Childress Klein – Jon Wilson
- Written by: Mary Raitt Jordan
- Produced by: Matthew Warner
- Estimated reading time: 3 mins
While Jon Wilson found his love of construction early on in his career, 14 years ago this Wisconsin native was looking for a change of scenery. When someone mentioned the word “lake” in reference to North Carolina, that’s all he had to hear.
Bags packed, in 2006 Wilson and his family headed south, where he took a construction management position at Charlotte, North Carolina-based Childress Klein, one of the largest private, full-service real estate companies in the Southeast.
Despite complications from the COVID-19 pandemic, construction is busier than ever.
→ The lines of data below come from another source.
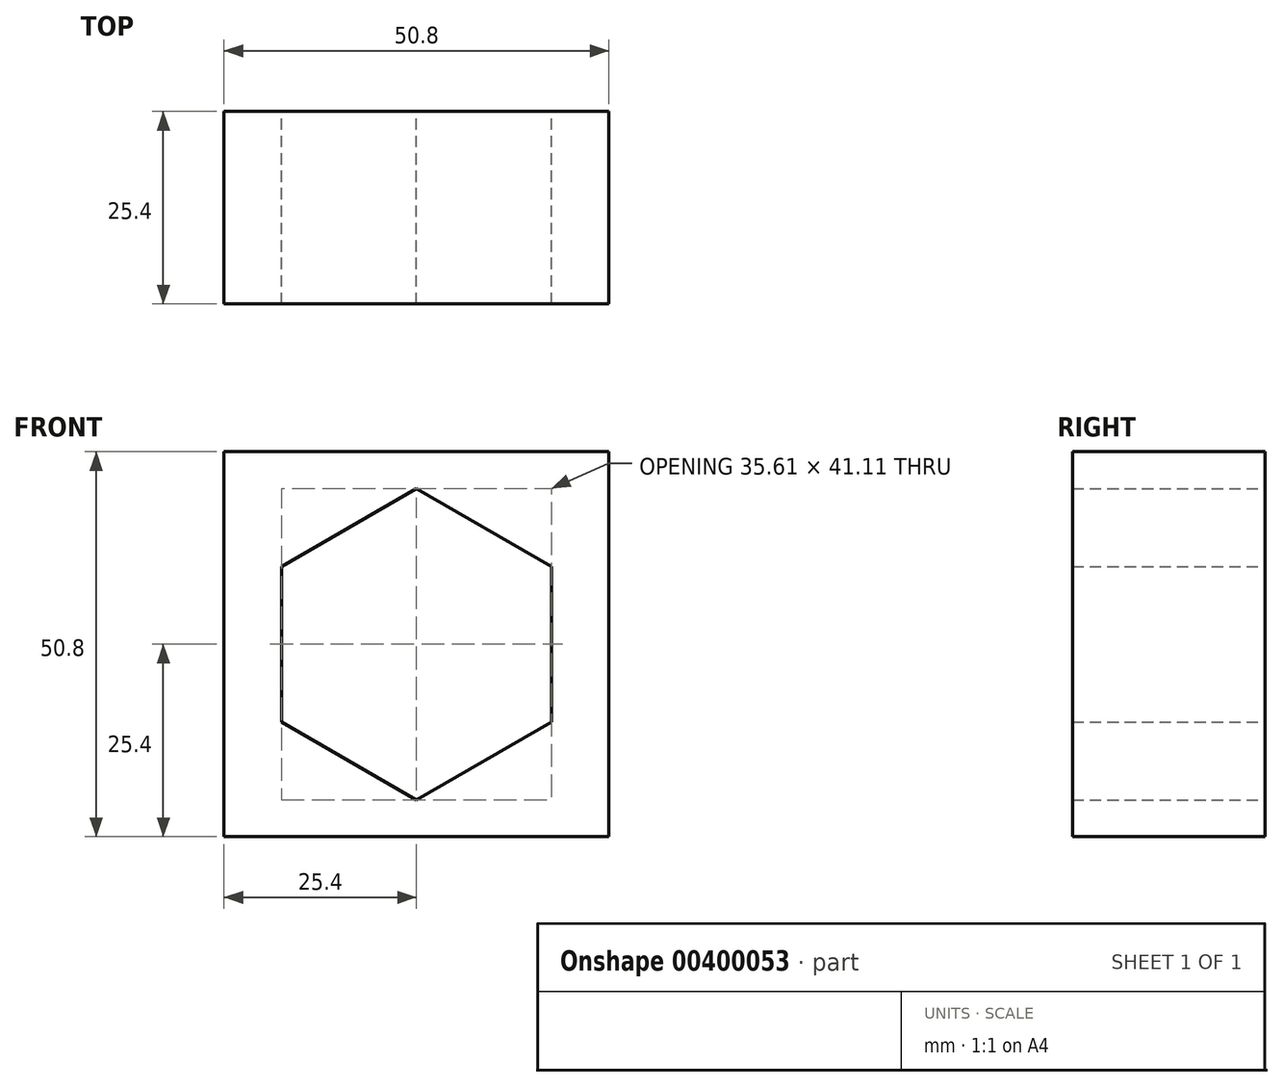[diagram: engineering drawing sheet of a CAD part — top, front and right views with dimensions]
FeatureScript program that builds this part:
annotation { "Feature Type Name" : "Feature", "Feature Type Description" : "" }
export const myFeature = defineFeature(function(context is Context, id is Id, definition is map)
    precondition{}
    {
        {
            var Q0;
            Q0=qCreatedBy(makeId("Front.planeOp"),FACE);
            var sketch = newSketch(context, id + "F0", { "sketchPlane" : qUnion([Q0])});
            skLineSegment(sketch, "E0.bottom", {"start": v(0, 0) * mm, "end": v(50.8, 0) * mm});
            skLineSegment(sketch, "E0.top", {"start": v(0, 50.8) * mm, "end": v(50.8, 50.8) * mm});
            skLineSegment(sketch, "E0.left", {"start": v(0, 0) * mm, "end": v(0, 50.8) * mm});
            skLineSegment(sketch, "E0.right", {"start": v(50.8, 0) * mm, "end": v(50.8, 50.8) * mm});
            skCircle(sketch, "E1.cCircle", {"center": v(25.4, 25.4) * mm, "radius": 17.8 * mm, "construction": true});
            skLineSegment(sketch, "E1.0", {"start": v(43.2, 35.68) * mm, "end": v(43.2, 15.12) * mm});
            skLineSegment(sketch, "E1.1", {"start": v(43.2, 15.12) * mm, "end": v(25.4, 4.84) * mm});
            skLineSegment(sketch, "E1.2", {"start": v(25.4, 4.84) * mm, "end": v(7.6, 15.12) * mm});
            skLineSegment(sketch, "E1.3", {"start": v(7.6, 15.12) * mm, "end": v(7.6, 35.68) * mm});
            skLineSegment(sketch, "E1.4", {"start": v(7.6, 35.68) * mm, "end": v(25.4, 45.96) * mm});
            skLineSegment(sketch, "E1.5", {"start": v(25.4, 45.96) * mm, "end": v(43.2, 35.68) * mm});
            skPoint(sketch, "E1.0.midPoint", {"position": v(43.2, 25.4) * mm});
            skSolve(sketch);
        }
        {
            var Q0;
            Q0=makeQuery(id+"F0.imprint","IMPRINT",FACE,{"disambiguationData":[TD([[makeQuery(id+"F0.imprint","IMPRINT",EDGE,{"derivedFrom":sQuery(id+"F0.wireOp",EDGE,"E0.bottom")}),1.0]])]});
            extrude(context, id + "F1", {"entities" : qUnion([Q0]), "depth" : 25.4 * mm});
        }
    });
Taking the necessary precautions to keep workers safe and healthy, Wilson says CK has weathered the storm, recently finishing three industrial warehouses—which he calls the company’s “bread and butter.”
Bread and butter
Founded in 1988, the company has established a well-earned reputation for building high-rises, dynamic mixed-use developments, and multifamily properties across the Southeast.
Wilson became involved in the industrial market of the company which focuses on the development of multiple-sized industrial buildings for lease. Most recently, his team completed a 364,000-square-foot distribution center in Charleston, South Carolina. It’s CK’s fifth building on a 335-acre complex that the firm first started working on in 2007.
Two other projects—each in Charlotte—were 212,000- and 240,000- square-foot industrial buildings. All the properties are in various stages of securing tenants.
Like most of its other industrial buildings, these properties will be used for distribution, storage, or light manufacturing. This construction model typically includes a front-facing office and storefront—ranging from 1,500 to 25,000 square feet of space—with an open, scalable storage space behind, ranging from 10,000 to hundreds of thousands of square feet.
In the warehouse section, each space has 30- to 32-foot tall ceilings, ready for tenant storage racks, pallet areas and rear overhead dock doors that can accommodate deliveries from semi-tractor-trailer trucks. Tenants in other properties have ranged from a swimming pool services company to retail powerhouse Amazon.
Still, Wilson says it has been a practice at CK since the 1980s to develop, build, and ultimately hold on to a large portfolio of industrial properties. This involves not only acquiring land, but actively master planning the next phases of development, as well as mapping out and engineering future projects. This in-depth process includes reviewing entitlements and zoning, mitigating wetlands, and developing a plan for infrastructure and road access.
“We are anticipating getting the latest land planning squared away so the company can make the next steps in short order to be ready for when the next construction cycle hits,” Wilson says. “It’s all a part of the plan to add value for tenants, as the ultimate concern is for the customer.”
That mentality of being ready to advance on the next project—regardless of any challenges—is a skill Wilson says he cultivated as a student at the Milwaukee School of Engineering.
In 1995, with a love of constructing and diploma in hand, he immediately took a construction management position at a design and build company specializing in cold storage, in order to build his experience. He followed that with a position at The Redmond Company which was a general contractor and a developer of grocery stores and pharmacies. At Redmond, the urge to learn more of the business side of development segued into an MBA program at DeVry University’s Keller Graduate School of Management.
About the time Wilson finished up his MBA in 2006, the CK position opened and, as he says, “all the pieces fell into place.” Ten years later he was promoted to director of construction.
“It worked out well,” Wilsons says. “All of my experience prepared me for what I’m doing now. I can look at any project through the lens of construction, developer and owner, understanding the nuts and bolts of what happens behind the scenes, as well as what it takes to transition any project from the front end to completion.”